Lelaki Moge dan Burung raksasa

  " Siapa laki-laki bermoge dengan burung raksasa di bahunya itu ya? " bergumam aku dalam hati. Dari kejauhan aku terus memperhatikan kerumunan orang-orang yang menonton laki-laki dan burung raksasa yang bertengger jinak di bahu kirinya. Ku pelankan laju motor matic ku, kucari posisi parkiran yang agak jauh, sengaja menjauhi orang-orang yg mengerubungi laki-laki dan burung raksasa itu. Aku tak ingin orang-orang jadi tau bahwa aku juga ikut jadi penonton seperti mereka.
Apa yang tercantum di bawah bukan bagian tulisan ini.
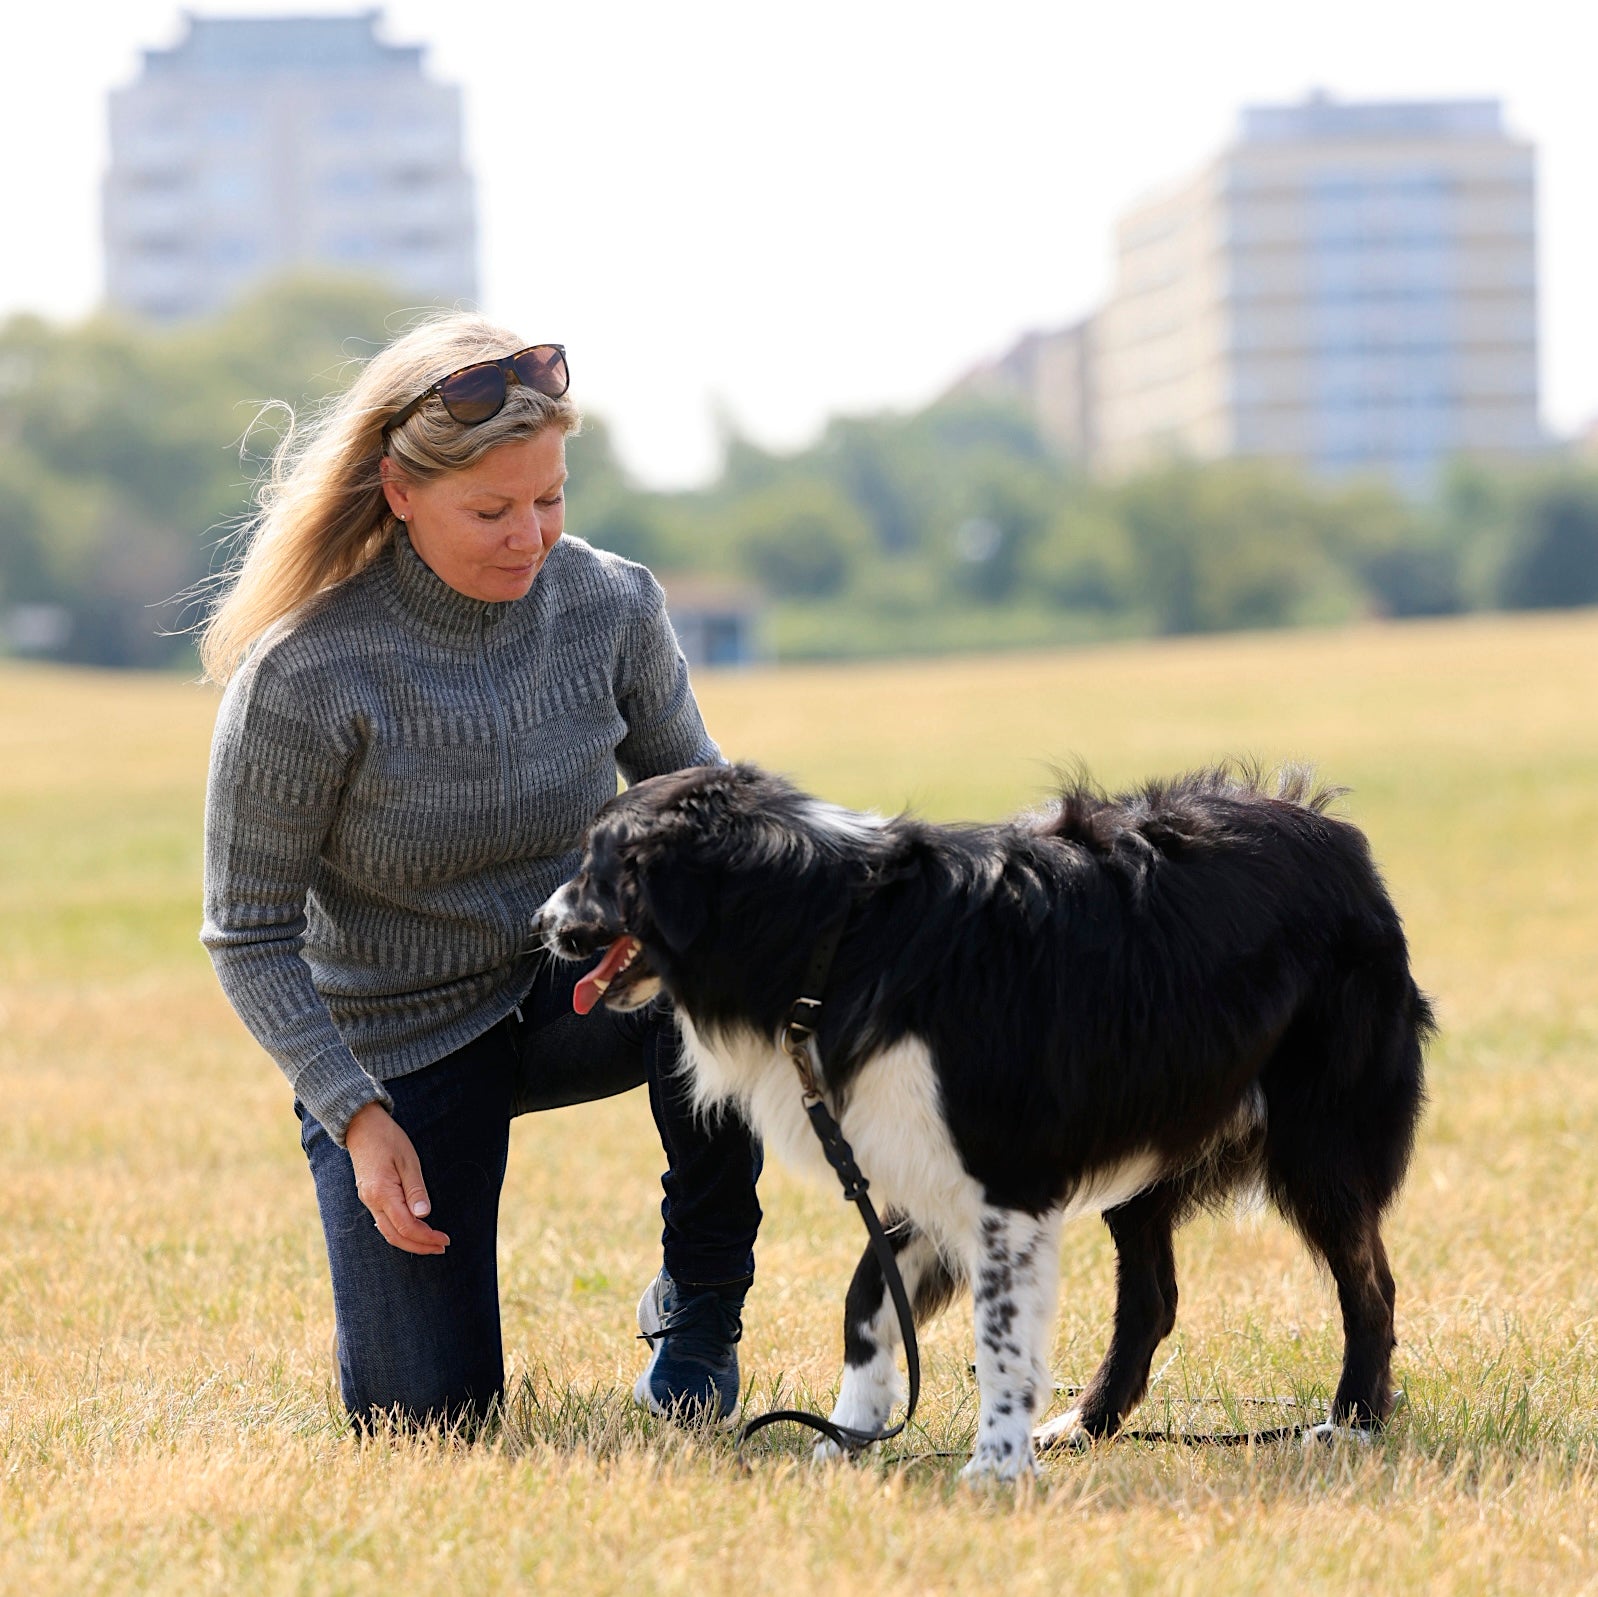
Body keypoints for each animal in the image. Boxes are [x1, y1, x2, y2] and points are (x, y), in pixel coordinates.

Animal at [533, 764, 1425, 1483]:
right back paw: (1084, 1424)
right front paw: (848, 1434)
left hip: (1321, 1143)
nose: (539, 922)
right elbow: (868, 1299)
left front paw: (995, 1465)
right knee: (1153, 1298)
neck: (834, 931)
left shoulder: (1005, 1180)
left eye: (597, 864)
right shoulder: (919, 1166)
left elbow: (999, 1337)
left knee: (1370, 1285)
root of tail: (1332, 831)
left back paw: (1351, 1423)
Ku atur posisi kaca spion motorku, agar bayangan laki-laki bermoge dan burung peliharaannya itu jelas tertangkap di kaca spion motorku. "Hmmm... siapa laki-laki ini ya? sepertinya warga pendatang baru, ataukah mantan gerilyawan dari swedia, secara dia muncul dari arah rumah besar berbendera merah garis hitam Gampong punge blang cut " aku membatin sendiri di tepi jalan. Laki-laki itu berperawakan tinggi besar, berjenggot, brewok penuh di wajahnya. Dia memakai jeans belel, berkaos putih rada-rada buluk, dan menggunakan topi cowboy ala Alpacino. Entah apa yang dia jelaskan pada orang-orang yang mengerubunginya. Aku menebak mungkin dia menjelaskan tentang burung raksasa jenis kakak tua peliharaannya yang berparuh runcing, berbulu putih. "Apa dia tidak takut terjerat pasal UU perlindungan hewan langka? ah... akupun tak hafal satupun bunyi pasal UU tersebut" aku tersenyum sendiri, sebab hanya tiga jenis UU yang sebagian masih bisa ku hafal, UU perkawinan, pasal 29 ayat 1 UUD 1945 dan baru baru ini aku mulai menghafal UU Pers. Kucoba merogoh kantong bajuku, berharap di sana kutemukan android jadulku, tujuan akhir adalah memotret diam-diam lelaki bermoge jenis CB kuno dan burung raksasanya. "Aduh.... emang penyakit lupa ini sudah bersenyawa denganku, androidku ternyata lupa kubawa serta, hilanglah kesempatan mengabadikan objek foto yang keren ini" sesalku dalam hati. Beberapa orang yang lalu lalang di hadapanku, mulai menatapku aneh, pikir mereka "ngapain ibu big beautiful ini menatap jauh ke dalam kaca spion motornya" Duuuh... dari pada bertambah grogi karena ketahuan habis mengintai, mending lanjutin perjalanan pulang, tancap gas gak berani lihat kanan kiri.